To include a IE only style sheet, put this into the of your page:



NOTE: On the ie.css (IE style sheet) you only need to put the elements which need extra work for IE -- i.e. you don't need to copy everything from the main style sheet... IE will read main style sheet, and then read IE style sheet, and whatever is in IE style sheet will overrule anything in main style sheet...

So an example:
style.css:
#main
{
padding: 10px 20px 10px 20px;
}
#sub
{
padding: 10px;
}

ie.css
#main
{
padding: 10px 0px 10px 0;
}

You'll have Firefox having 10px 20px 10px 20px for #main, and IE will have 10px 0px 10px 0px. And both browsers will have 10px for #sub (even thou ie.css doesn't contain the #sub div it'll read from main style sheet)

I hope that helps - if you need more specific what bits need changing, can you let me know what divs are where on the html (i.e. post html)

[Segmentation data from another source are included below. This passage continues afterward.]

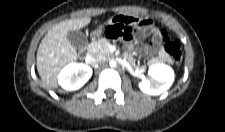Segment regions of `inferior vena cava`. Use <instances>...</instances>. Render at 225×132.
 <instances>
[{"mask_svg": "<svg viewBox=\"0 0 225 132\" xmlns=\"http://www.w3.org/2000/svg\"><path fill=\"white\" fill-rule=\"evenodd\" d=\"M91 62H92L93 65L101 64V63L105 62V57H103L101 55H94L92 57Z\"/></svg>", "mask_w": 225, "mask_h": 132, "instance_id": "inferior-vena-cava-1", "label": "inferior vena cava"}]
</instances>
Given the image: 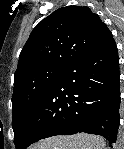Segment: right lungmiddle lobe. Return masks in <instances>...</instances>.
I'll list each match as a JSON object with an SVG mask.
<instances>
[{
  "instance_id": "right-lung-middle-lobe-1",
  "label": "right lung middle lobe",
  "mask_w": 124,
  "mask_h": 149,
  "mask_svg": "<svg viewBox=\"0 0 124 149\" xmlns=\"http://www.w3.org/2000/svg\"><path fill=\"white\" fill-rule=\"evenodd\" d=\"M62 68L42 66L21 75L14 81L12 95V128L15 145Z\"/></svg>"
}]
</instances>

This is all assuming you're using CSS / Style sheets. But by the fact you mentioned 'tables' and 'text size' is varying, maybe you're not... if CSS/Style Sheets means nothing to you, please post a URL of your site, or the code.

Cheers


----------



## HowdeeDoodee (Aug 26, 2004)

Thank you for the response. I appreciate the time you took to make a reply. My web site url is http://findthepower.com/

I have never used style sheets but have many times toyed with the idea of using style sheets in the past. One of the reasons I tried to avoid style sheets was because I have thousands of web pages in various sub sites. If all I need to do is change the tags, I can now do so because I have a great html search and replace tool. I would appreciate your response after viewing the main web page above. Thank you again for your timely reply.


----------



## amanxman (Mar 28, 2006)

Hey,

I'd have to say your reason to avoid style sheets is probably the best reason to use style sheets.... if you have 1000s of pages, and need to change something, you just change one single aspect in a single style sheet, and voila, all changed on every page... anyway, it doesn't matter, just if you were interested in learning css/external style sheets, I would strongly recommend it 

Regarding your website in FF and IE, they look pretty similar to me - can't see any obvious font-size differences etc...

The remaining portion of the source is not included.